• [Your instructions]
Please restate each line of the data below exactly. Omit all images.

Entries taken from a collection:
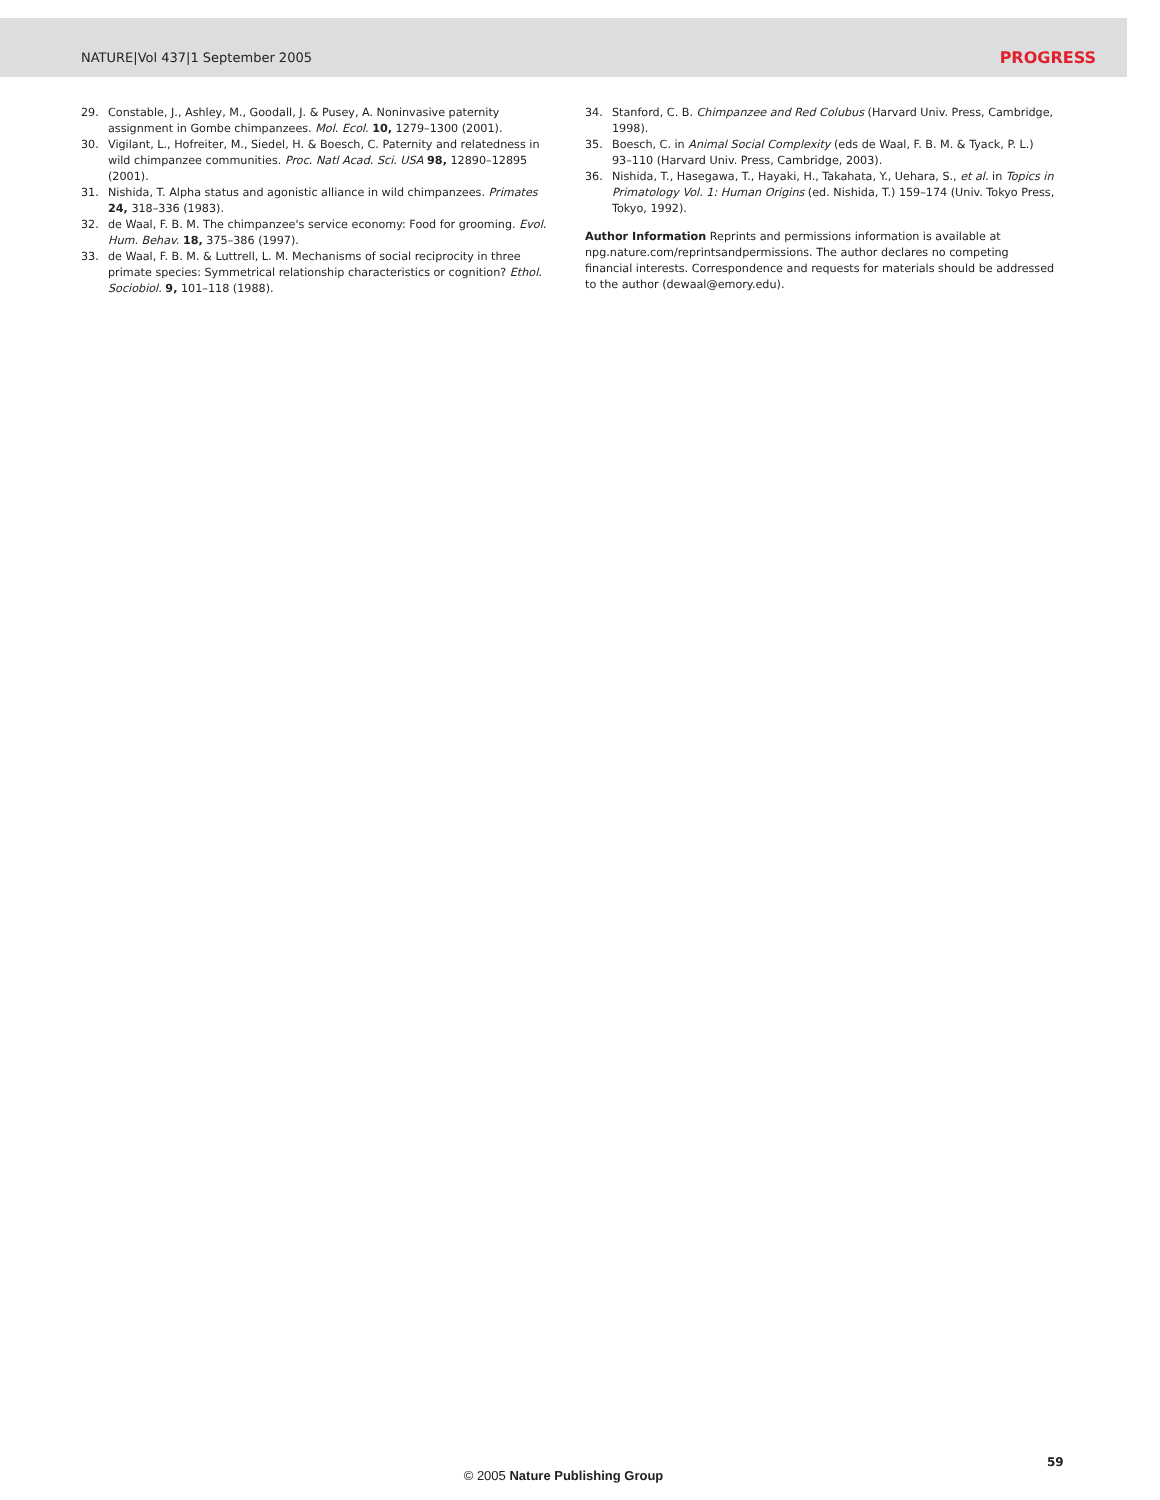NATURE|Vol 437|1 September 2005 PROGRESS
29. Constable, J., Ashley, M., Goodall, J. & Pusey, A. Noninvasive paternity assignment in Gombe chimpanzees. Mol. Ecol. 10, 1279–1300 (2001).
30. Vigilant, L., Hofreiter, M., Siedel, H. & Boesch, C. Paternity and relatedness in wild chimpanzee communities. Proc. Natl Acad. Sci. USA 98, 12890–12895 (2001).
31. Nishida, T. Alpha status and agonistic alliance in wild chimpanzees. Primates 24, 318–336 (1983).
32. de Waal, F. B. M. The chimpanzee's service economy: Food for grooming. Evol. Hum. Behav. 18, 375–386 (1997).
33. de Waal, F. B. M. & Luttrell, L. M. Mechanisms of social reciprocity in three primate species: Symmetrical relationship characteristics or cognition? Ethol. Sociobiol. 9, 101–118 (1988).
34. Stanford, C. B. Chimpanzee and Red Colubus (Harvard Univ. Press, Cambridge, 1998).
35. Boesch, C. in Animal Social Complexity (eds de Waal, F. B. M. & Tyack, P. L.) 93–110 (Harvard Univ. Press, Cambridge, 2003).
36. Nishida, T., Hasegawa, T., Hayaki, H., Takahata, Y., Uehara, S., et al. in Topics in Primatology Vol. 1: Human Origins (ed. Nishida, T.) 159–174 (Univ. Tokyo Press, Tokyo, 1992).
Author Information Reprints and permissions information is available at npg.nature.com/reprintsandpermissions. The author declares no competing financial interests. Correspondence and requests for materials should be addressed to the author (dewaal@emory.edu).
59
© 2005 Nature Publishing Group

• [Written solution]
NATURE|Vol 437|1 September 2005 PROGRESS
29. Constable, J., Ashley, M., Goodall, J. & Pusey, A. Noninvasive paternity assignment in Gombe chimpanzees. Mol. Ecol. 10, 1279–1300 (2001).
30. Vigilant, L., Hofreiter, M., Siedel, H. & Boesch, C. Paternity and relatedness in wild chimpanzee communities. Proc. Natl Acad. Sci. USA 98, 12890–12895 (2001).
31. Nishida, T. Alpha status and agonistic alliance in wild chimpanzees. Primates 24, 318–336 (1983).
32. de Waal, F. B. M. The chimpanzee's service economy: Food for grooming. Evol. Hum. Behav. 18, 375–386 (1997).
33. de Waal, F. B. M. & Luttrell, L. M. Mechanisms of social reciprocity in three primate species: Symmetrical relationship characteristics or cognition? Ethol. Sociobiol. 9, 101–118 (1988).
34. Stanford, C. B. Chimpanzee and Red Colubus (Harvard Univ. Press, Cambridge, 1998).
35. Boesch, C. in Animal Social Complexity (eds de Waal, F. B. M. & Tyack, P. L.) 93–110 (Harvard Univ. Press, Cambridge, 2003).
36. Nishida, T., Hasegawa, T., Hayaki, H., Takahata, Y., Uehara, S., et al. in Topics in Primatology Vol. 1: Human Origins (ed. Nishida, T.) 159–174 (Univ. Tokyo Press, Tokyo, 1992).
Author Information Reprints and permissions information is available at npg.nature.com/reprintsandpermissions. The author declares no competing financial interests. Correspondence and requests for materials should be addressed to the author (dewaal@emory.edu).
59
© 2005 Nature Publishing Group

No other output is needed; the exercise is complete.